■ EXERCISE REQUIREMENTS: Where a line in the records below includes "path", pull that line out.

■ DATASET CONTENT:

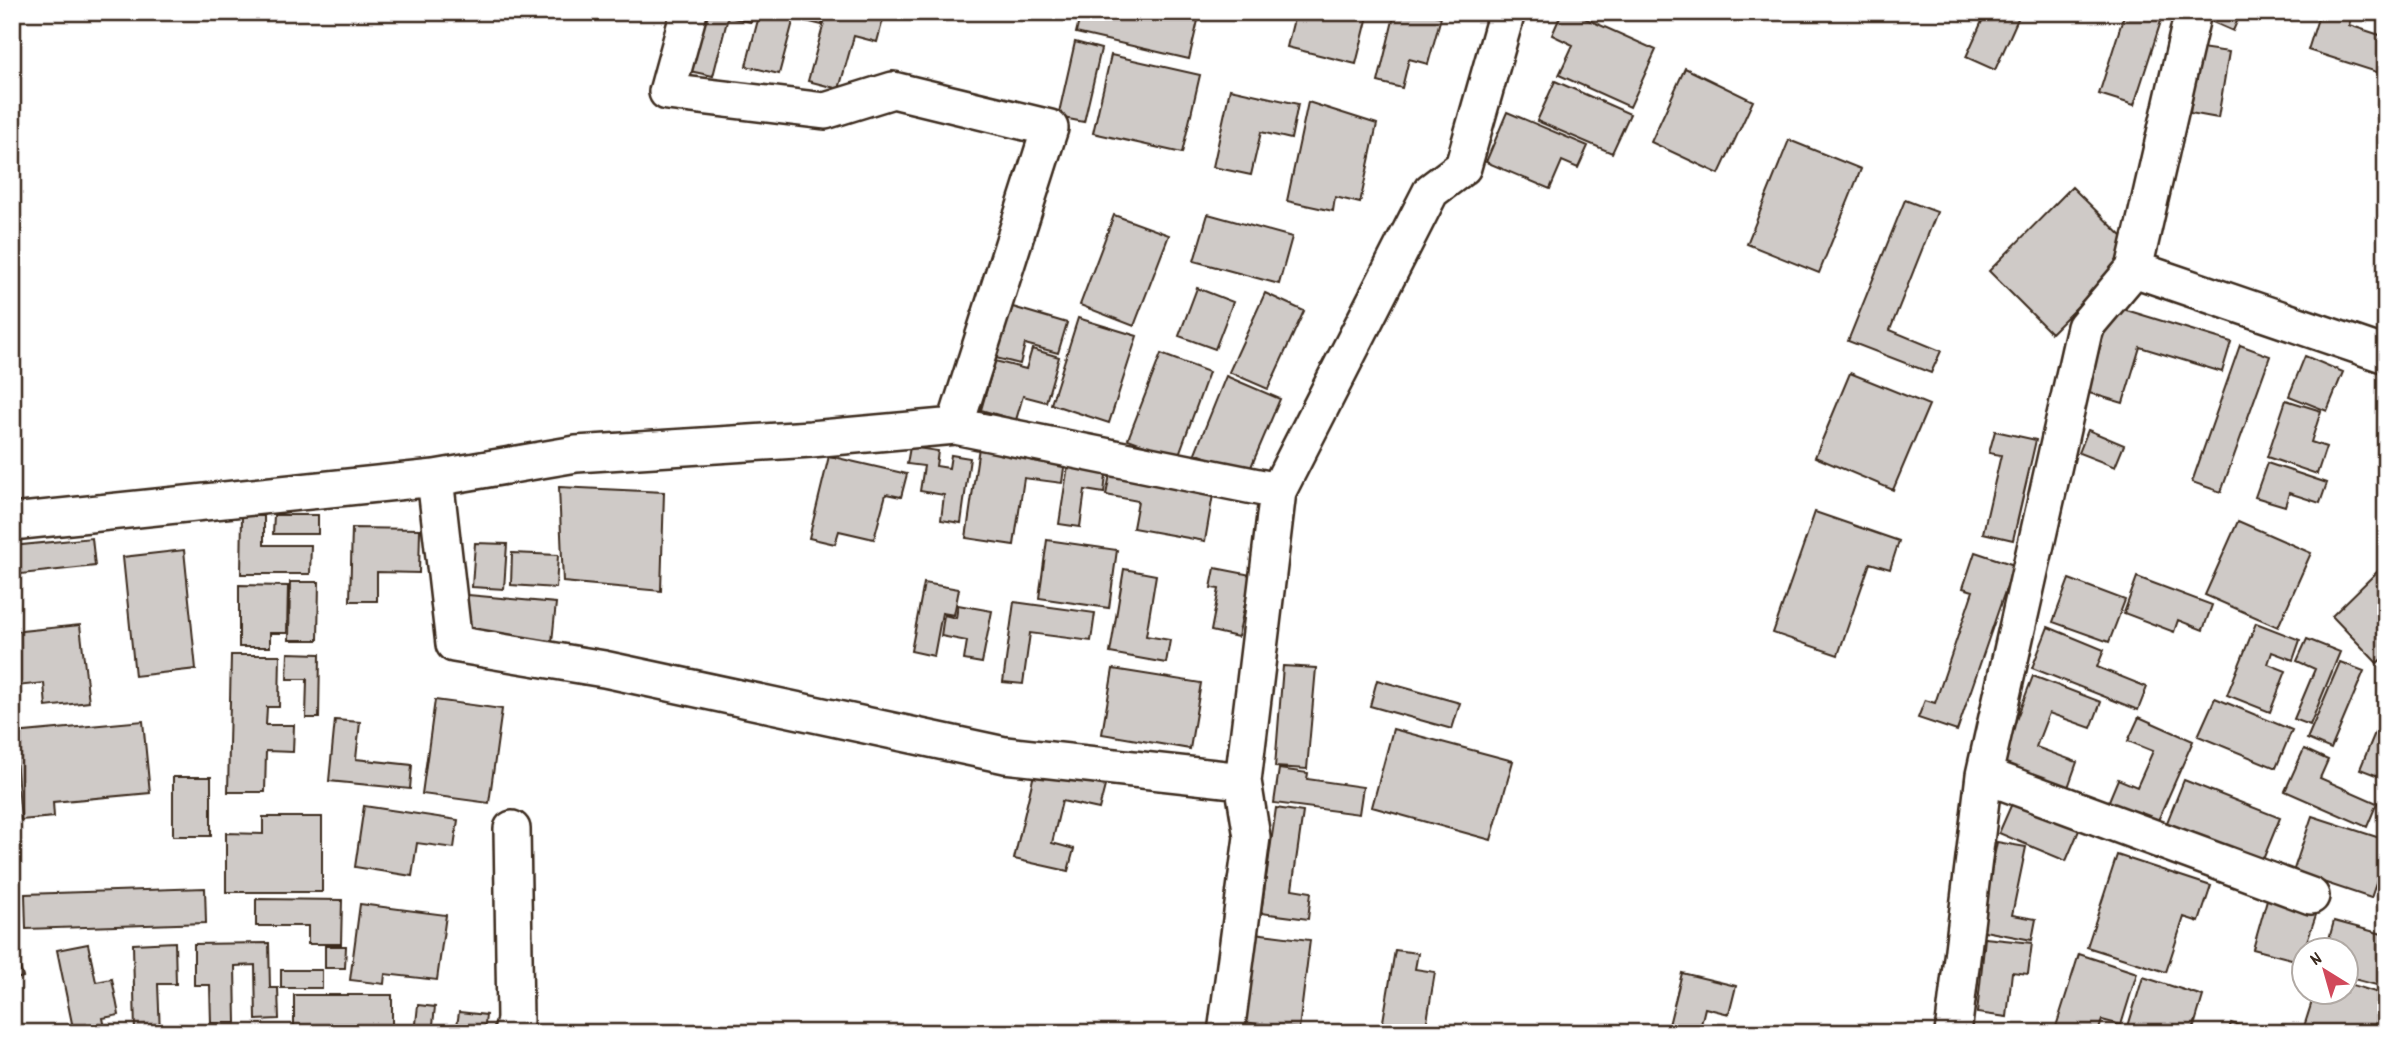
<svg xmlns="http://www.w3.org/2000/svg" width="2398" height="1045" viewBox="0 0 2398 1045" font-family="Dekko,sans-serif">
<rect width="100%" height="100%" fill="#fff"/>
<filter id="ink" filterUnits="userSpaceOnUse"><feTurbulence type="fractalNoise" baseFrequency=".0143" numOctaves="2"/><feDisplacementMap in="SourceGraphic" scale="14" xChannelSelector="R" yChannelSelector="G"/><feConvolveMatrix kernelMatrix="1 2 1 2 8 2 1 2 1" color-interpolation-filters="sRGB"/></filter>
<g filter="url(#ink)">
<path fill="#cfcac7" stroke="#3b2a1e" stroke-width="2" d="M95,12H120V17L95,15Z
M700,12H754L751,22L728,17L713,76L685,70Z
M760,12H825L822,25L794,18L779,74L746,66Z
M827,12H885L877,42L854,36L839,89L808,81Z
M1081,12H1200L1189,59L1076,33Z
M1369,12L1356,64L1287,47L1295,15L1285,12Z
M1395,12H1423L1441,17L1428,64L1409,59L1402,88L1378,82Z
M1562,12H1571L1656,50L1630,107L1559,75L1573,45L1552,35Z
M1986,12H2021L1995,70L1966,57Z
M2125,12H2145L2162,18L2134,105L2099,94Z
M2203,12H2241L2233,31L2201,17Z
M2320,12H2353L2349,25L2386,37L2383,74L2308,50Z
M1075,42L1101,49L1084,122L1058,117Z
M2201,48L2229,52L2218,118L2190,113Z
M1111,55L1200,75L1182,153L1093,133Z
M1685,68L1753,101L1719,174L1651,142Z
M1555,81L1630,114L1612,153L1537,121Z
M1230,89L1298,104L1291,139L1261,132L1251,175L1213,167Z
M1308,102L1377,124L1360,203L1335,197L1333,211L1287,201Z
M1507,112L1588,146L1578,168L1562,161L1550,189L1486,162Z
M1789,140L1861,169L1819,273L1747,244Z
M2072,187L2135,249L2051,333L1989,271Z
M1905,200L1937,212L1890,330L1941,351L1931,373L1848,341Z
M1208,214L1292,237L1279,284L1194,261Z
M1114,215L1169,235L1134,326L1080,305Z
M1197,288L1233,302L1215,349L1179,336Z
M1265,293L1304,311L1268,389L1229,372Z
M1006,305L1067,323L1058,353L1025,344L1020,364L992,357Z
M2113,306L2231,342L2222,372L2140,347L2123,403L2086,392Z
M1078,318L1137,336L1109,423L1051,404Z
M2240,345L2270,356L2221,492L2192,482Z
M1032,349L1059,357L1046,402L1023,396L1016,420L981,410L995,361L1026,369Z
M1161,354L1209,372L1178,457L1128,439Z
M2305,356L2343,372L2327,411L2289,396Z
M1850,373L1929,405L1893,490L1815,457Z
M1226,376L1280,399L1248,474L1195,453Z
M2286,400L2321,411L2311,442L2326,447L2317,474L2267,457Z
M2088,430L2124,445L2115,467L2079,453Z
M1995,431L2036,440L2013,540L1983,533L2001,455L1989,453Z
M910,447L938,451L936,466L949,468L951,455L970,458L961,523L941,520L944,495L920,491L924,466L907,464Z
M979,447L1065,460L1062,483L1024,478L1014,545L966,538Z
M829,456L907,474L901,497L886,494L874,539L839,531L835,544L809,538Z
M1069,459L1107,466L1104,493L1085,490L1080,527L1059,524Z
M2267,463L2327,483L2320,503L2289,493L2285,506L2255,497Z
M1111,469L1214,489L1205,541L1133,528L1138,501L1106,495Z
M559,487L664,492L661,591L563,582Z
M1815,512L1899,541L1890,569L1870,563L1838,655L1773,633Z
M274,515H318V534H273Z
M242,516H264V545H311L310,574H241Z
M2238,521L2311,553L2278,627L2205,595Z
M352,528L420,529L419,573L377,572V601H350Z
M92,538L95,566L12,575V546Z
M1047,540L1117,550L1109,608L1039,598Z
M475,543L507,544L504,589L472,587Z
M184,550L196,669L135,676L123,557Z
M1975,552L2014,565L1957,731L1918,718L1925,700L1935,703L1973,591L1963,588Z
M512,553L558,555L556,588L511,585Z
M1215,568L1251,575L1238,637L1211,631L1219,589L1211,588Z
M1124,569L1156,575L1146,636L1170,640L1166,663L1110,653Z
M2378,571L2386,579V655L2377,663L2332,616Z
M2137,577L2212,605L2203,630L2178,620L2174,632L2124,613Z
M2069,579L2125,600L2109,642L2053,622Z
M290,582H319L318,640H289Z
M924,583L959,589L954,615L942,613L934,656L911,651Z
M239,585L288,586L287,633H270V647H239Z
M468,595L556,603L552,642L464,634Z
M1014,602L1095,613L1091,641L1030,633L1023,684L1003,682Z
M958,605L992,611L982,663L964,660L967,641L941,636L944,615L956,618Z
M2256,623L2300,640L2293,660L2272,652L2268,664L2286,671L2270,712L2227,695Z
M80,625L89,702L46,707L44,683L17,686L12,632Z
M2048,627L2104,650L2097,667L2147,687L2138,710L2032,668Z
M2307,639L2340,652L2310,725L2294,719L2315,669L2297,661Z
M288,653L320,654L319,718H306L307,679H287Z
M231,655H280L279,707H267L266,725H294L293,752L266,751L265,792H228Z
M2340,662L2364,671L2331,749L2307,739Z
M1283,666L1316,668L1307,769L1275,767Z
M1113,669L1201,683L1190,749L1102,734Z
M2033,676L2101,702L2091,728L2049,713L2036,747L2077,762L2066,793L1998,767Z
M1377,680L1460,703L1452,729L1370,706Z
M2215,698L2292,730L2276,768L2198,736Z
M435,700L502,709L489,803L422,794Z
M2386,706V779L2360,769Z
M2139,717L2193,741L2156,825L2108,803L2118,779L2137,787L2153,751L2128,741Z
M335,720L360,722L356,759L412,765L410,789L329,781Z
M143,721L150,793L53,802L54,817L21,820L14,733Z
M1393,729L1513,761L1491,840L1372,807Z
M2304,749L2328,760L2320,778L2377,803L2367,827L2285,791Z
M1279,769L1308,773L1307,779L1363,787L1359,814L1274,803Z
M1035,770L1105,786L1099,809L1062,801L1052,843L1074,849L1068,871L1014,859Z
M173,777H211V836H173Z
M2184,780L2280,818L2262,862L2166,825Z
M2013,801L2080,828L2066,861L1999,833Z
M364,806L458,820L454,848L417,843L412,876L355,867Z
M1276,808L1303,812L1292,889L1311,892L1308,919L1261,913Z
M2312,816L2386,840V854L2371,898L2293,872Z
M263,817H322V892H226V833L263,834Z
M1997,842L2026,847L2012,915L2036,919L2032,940L1979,930Z
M2117,855L2211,886L2199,922L2184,917L2166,972L2087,947Z
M205,888L206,923L26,929L25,894Z
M2268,896L2318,909L2304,950L2303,962L2253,949Z
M256,899L342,900L341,944H308V926H256Z
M360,904L446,915L437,980L385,974L384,984L350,980Z
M2334,921L2386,935L2384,987L2346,977V950H2326Z
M1254,933L1310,940L1299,1029L1243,1022Z
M1985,938L2032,943L2028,974L2012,972L2007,1017L1977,1013Z
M175,942L176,984H158L160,1033H135L133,944Z
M269,943L270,988H278L279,1019L256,1020L255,965L235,966L236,1023H211L210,985H194V944Z
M88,944L96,982L112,979L119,1015L103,1018L106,1033H74L57,950Z
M325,946H346L345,968H325Z
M1395,950L1418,953L1415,969L1435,972L1425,1033H1381Z
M12,953H15L23,977L12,980Z
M2079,954L2137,973L2121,1025L2102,1020L2098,1033H2054Z
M281,970H322V988H281Z
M1682,973L1736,986L1729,1014L1705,1008L1699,1033H1667Z
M2143,977L2203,996L2192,1033H2126Z
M2346,983L2385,995L2373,1033H2302L2315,992H2346Z
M294,995H392V1033H294Z
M418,1005L435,1007L432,1033H415Z
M459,1012L486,1015L484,1033H456Z
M2231,1023L2262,1033H2228Z"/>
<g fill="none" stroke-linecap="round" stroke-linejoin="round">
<defs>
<path id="street" d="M689,12L667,92L825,111L893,90L1050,128L955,426
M2134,269L2386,355
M435,478L454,644L604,669L1005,755L1243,781
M12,522L435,478L576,454L811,439L955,426L1278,491
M1984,775L2311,896
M512,829L515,1020L512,1033
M1226,1033L1252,837L1243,781L1278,491L1431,191L1463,167L1507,12
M1953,1033L1984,775L2085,327L2134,269L2193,12"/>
</defs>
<use href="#street" stroke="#3b2a1e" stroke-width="40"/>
<use href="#street" stroke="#fff" stroke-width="35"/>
</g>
</g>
<rect width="2398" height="1045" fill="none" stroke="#fff" stroke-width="42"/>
<rect x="21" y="21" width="2356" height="1003" fill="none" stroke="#3b2a1e" stroke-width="2.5" filter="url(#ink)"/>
<g transform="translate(2325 971) rotate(323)"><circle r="33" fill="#ffffff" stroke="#b1aaa5" stroke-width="2"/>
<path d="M0-5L12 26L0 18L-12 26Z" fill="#d1495b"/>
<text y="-10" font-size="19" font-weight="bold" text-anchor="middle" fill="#3b2a1e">N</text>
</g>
</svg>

■ RESULT:
<path fill="#cfcac7" stroke="#3b2a1e" stroke-width="2" d="M95,12H120V17L95,15Z
<path id="street" d="M689,12L667,92L825,111L893,90L1050,128L955,426
<path d="M0-5L12 26L0 18L-12 26Z" fill="#d1495b"/>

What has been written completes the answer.